The characteristics of the population may impact the associations identified in this meta-analysis study and the timing of exposure. ASD symptoms typically manifest early in life, exerting significant developmental effects during the prenatal and early postnatal periods [76]. Both acute and chronic exposure to environmental pollutants during these critical phases can influence neurogenesis and neuronal maturation [76]. Evidence suggests that prenatal and postnatal exposure to contaminants can bring about developmental alterations in children, with the developing nervous system being especially vulnerable to environmental toxins, even at low exposure levels [76]. Accurate assessment of the timing of contaminant exposure is crucial for comprehending the underlying mechanisms and crafting effective interventions.

Recognizing that the absence of significant associations with specific contaminants, individually or in combination, or inconclusive findings does not imply their non-existence is crucial. Further research is imperative to pinpoint the risk factors contributing to our understanding of ASD and to inform the development of enhanced preventive measures.

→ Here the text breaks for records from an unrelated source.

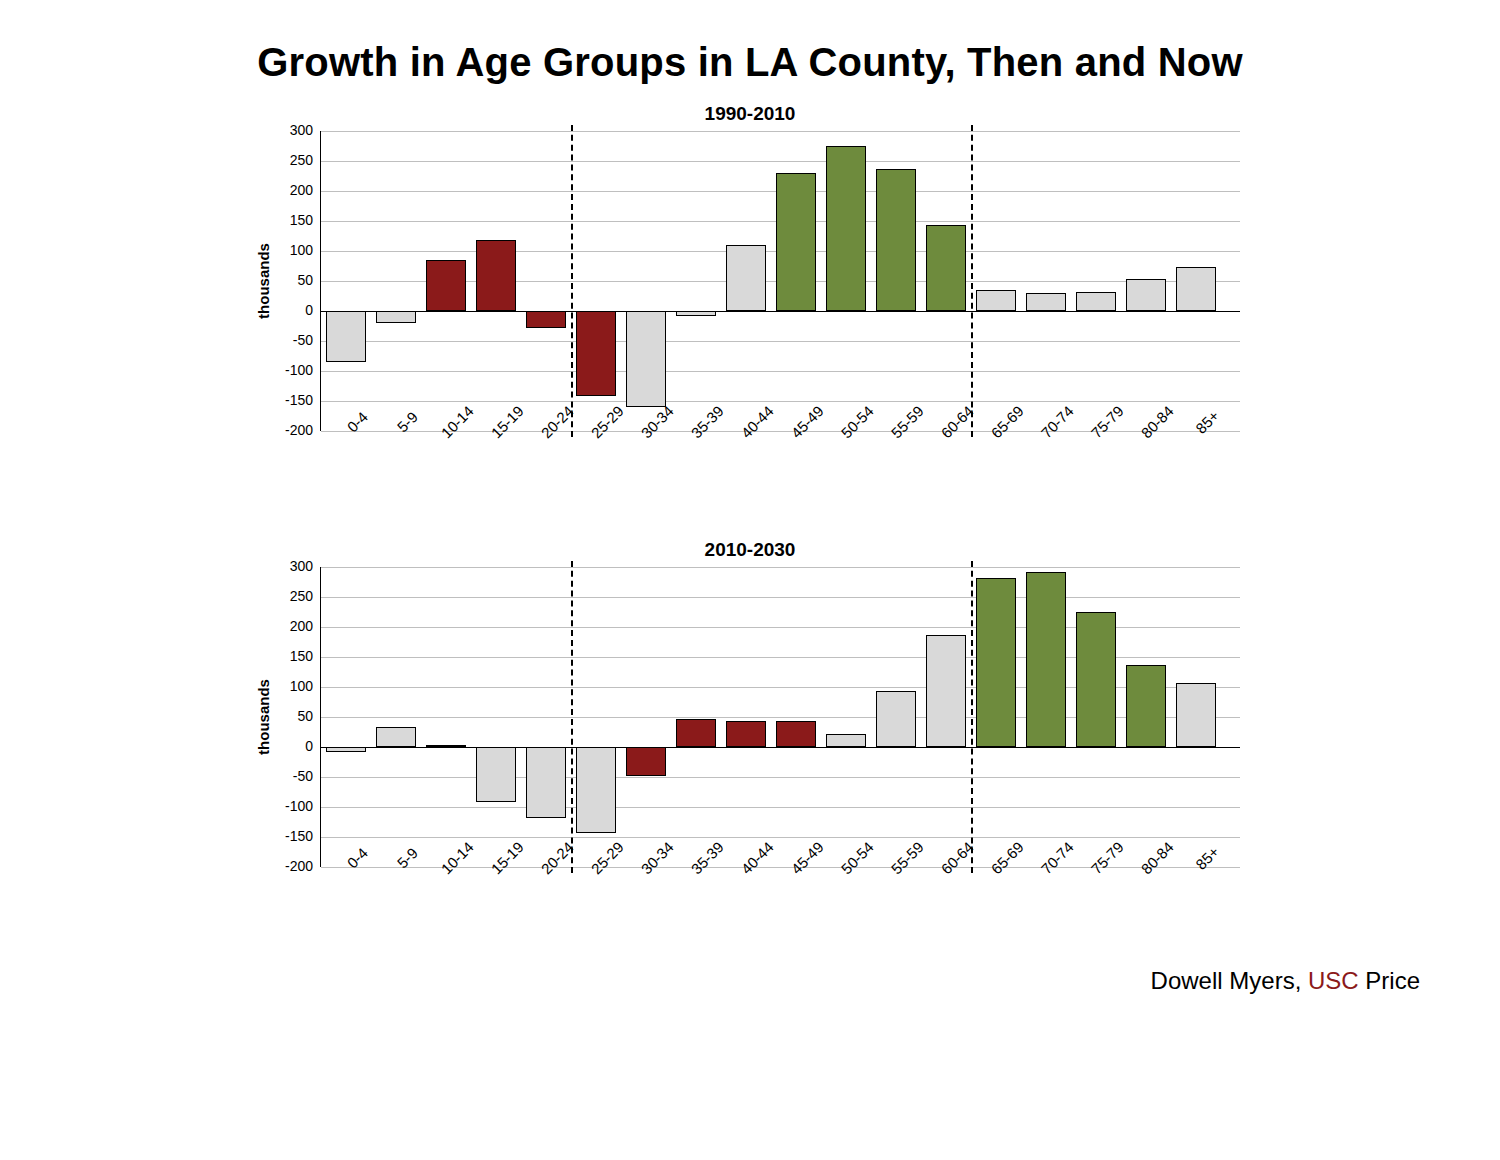Growth in Age Groups in LA County, Then and Now
1990-2010
thousands
gridlines: scale -200..300 over 300px => 0.6px per unit
300
250
200
150
100
50
0
-50
-100
-150
-200
0-4 5-9 10-14 15-19 20-24 25-29 30-34 35-39 40-44 45-49 50-54 55-59 60-64 65-69 70-74 75-79 80-84 85+
2010-2030
thousands
300
250
200
150
100
50
0
-50
-100
-150
-200
0-4 5-9 10-14 15-19 20-24 25-29 30-34 35-39 40-44 45-49 50-54 55-59 60-64 65-69 70-74 75-79 80-84 85+
Dowell Myers, USC Price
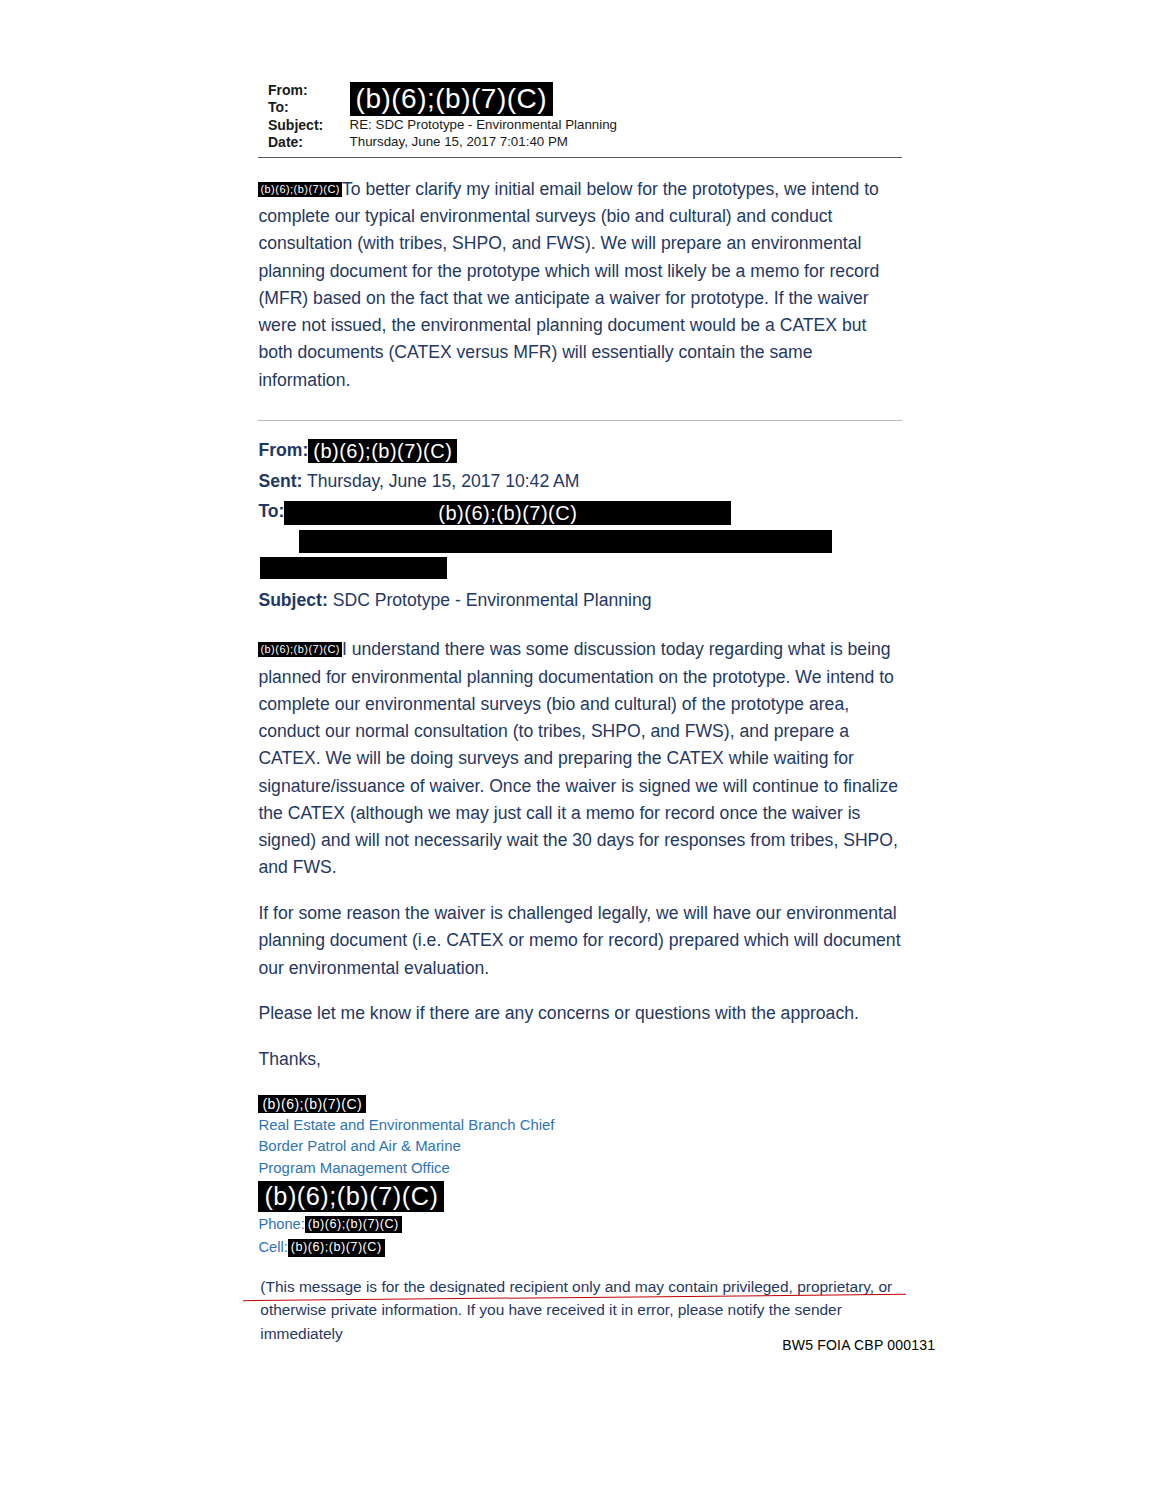| From: | (b)(6);(b)(7)(C) |
| To: |
| Subject: | RE: SDC Prototype - Environmental Planning |
| Date: | Thursday, June 15, 2017 7:01:40 PM |
(b)(6);(b)(7)(C) To better clarify my initial email below for the prototypes, we intend to complete our typical environmental surveys (bio and cultural) and conduct consultation (with tribes, SHPO, and FWS). We will prepare an environmental planning document for the prototype which will most likely be a memo for record (MFR) based on the fact that we anticipate a waiver for prototype. If the waiver were not issued, the environmental planning document would be a CATEX but both documents (CATEX versus MFR) will essentially contain the same information.
From:(b)(6);(b)(7)(C)
Sent: Thursday, June 15, 2017 10:42 AM
To:(b)(6);(b)(7)(C)
Subject: SDC Prototype - Environmental Planning
(b)(6);(b)(7)(C) I understand there was some discussion today regarding what is being planned for environmental planning documentation on the prototype. We intend to complete our environmental surveys (bio and cultural) of the prototype area, conduct our normal consultation (to tribes, SHPO, and FWS), and prepare a CATEX. We will be doing surveys and preparing the CATEX while waiting for signature/issuance of waiver. Once the waiver is signed we will continue to finalize the CATEX (although we may just call it a memo for record once the waiver is signed) and will not necessarily wait the 30 days for responses from tribes, SHPO, and FWS.
If for some reason the waiver is challenged legally, we will have our environmental planning document (i.e. CATEX or memo for record) prepared which will document our environmental evaluation.
Please let me know if there are any concerns or questions with the approach.
Thanks,
(b)(6);(b)(7)(C)
Real Estate and Environmental Branch Chief
Border Patrol and Air & Marine
Program Management Office
(b)(6);(b)(7)(C)
Phone:(b)(6);(b)(7)(C)
Cell:(b)(6);(b)(7)(C)
(This message is for the designated recipient only and may contain privileged, proprietary, or otherwise private information. If you have received it in error, please notify the sender immediately
BW5 FOIA CBP 000131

Strengths and limitations of the systematic review

Our systematic review stands out for several key reasons. Firstly, it adopts a broad approach, incorporating a wide array of databases and gray literature sources. Unlike other reviews, our search was not constrained by time or language, ensuring inclusivity and breadth of scope. Additionally, we excluded observational studies, which often present limitations for causal inference, thereby enhancing the robustness of our findings.

Furthermore, our review maintained a stringent focus on studies of high methodological quality, ensuring the reliability of our results. Unlike comparable reviews, our analysis encompassed a broad range of contaminants, facilitating a deeper understanding of their impact on ASD incidence. Moreover, our study evaluated the effects of both individual and grouped contaminants, offering a novel perspective on the issue.

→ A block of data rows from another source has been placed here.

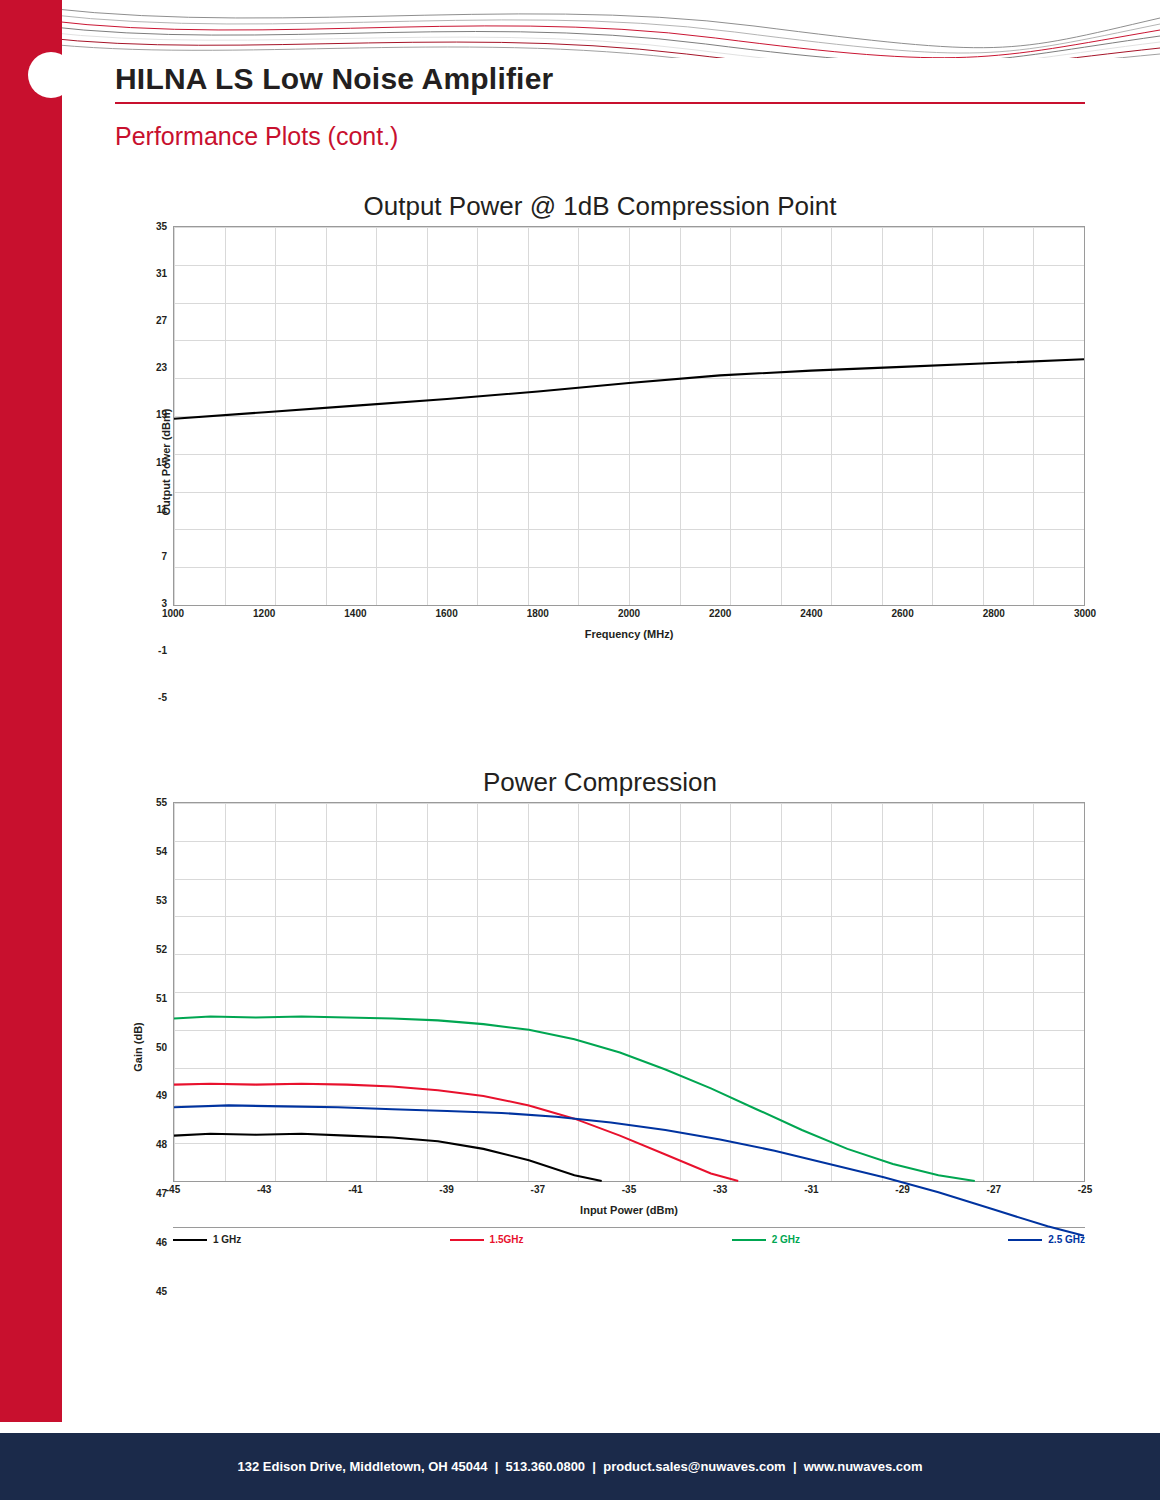HILNA LS Low Noise Amplifier
Performance Plots (cont.)
Output Power @ 1dB Compression Point
Output Power (dBm)
35 31 27 23 19 15 11 7 3 -1 -5
1000 1200 1400 1600 1800 2000 2200 2400 2600 2800 3000
Frequency (MHz)
Power Compression
Gain (dB)
55 54 53 52 51 50 49 48 47 46 45
-45 -43 -41 -39 -37 -35 -33 -31 -29 -27 -25
Input Power (dBm)
1 GHz
1.5GHz
2 GHz
2.5 GHz
132 Edison Drive, Middletown, OH 45044 | 513.360.0800 | product.sales@nuwaves.com | www.nuwaves.com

This study also has some limitations. First, the studies included a variability of exposure time, pollutant detection method, and the instrument used to determine ASD. However, to avoid overestimating the effect, sensitivity analyses were performed that supported the validity of the association with ASD. In addition, the instruments, although diverse, are all approved by the scientific community for the screening or diagnosis of ASD. Second, some meta-analyses had high heterogeneity.

In summary, our systematic review represents an original contribution to the field, distinguished by its meticulous methodology, broad inclusion, and comprehensive analysis of the effects of pollutants on the incidence of autism.

Conclusion and future directions

This systematic review and meta-analysis suggest that children and adolescents exposed to higher contamination levels by pollutants such as nitrogen dioxide, copper, mono-3-carboxy propyl phthalate, mono butyl phthalate, and PCB 138 have a higher risk of developing ASD. Likewise, those exposed to subgroups of environmental pollutants such as carbon monoxide, nitrogen oxides, and metals were associated with ASD. Therefore, it is important to identify the factors that underlie the susceptibility of children and adolescents to contribute effectively to ASD and identify prevention strategies. Future studies should standardize the exposure time to pollutants and the detection methods, allowing for more precise comparisons and better interpretation of the results.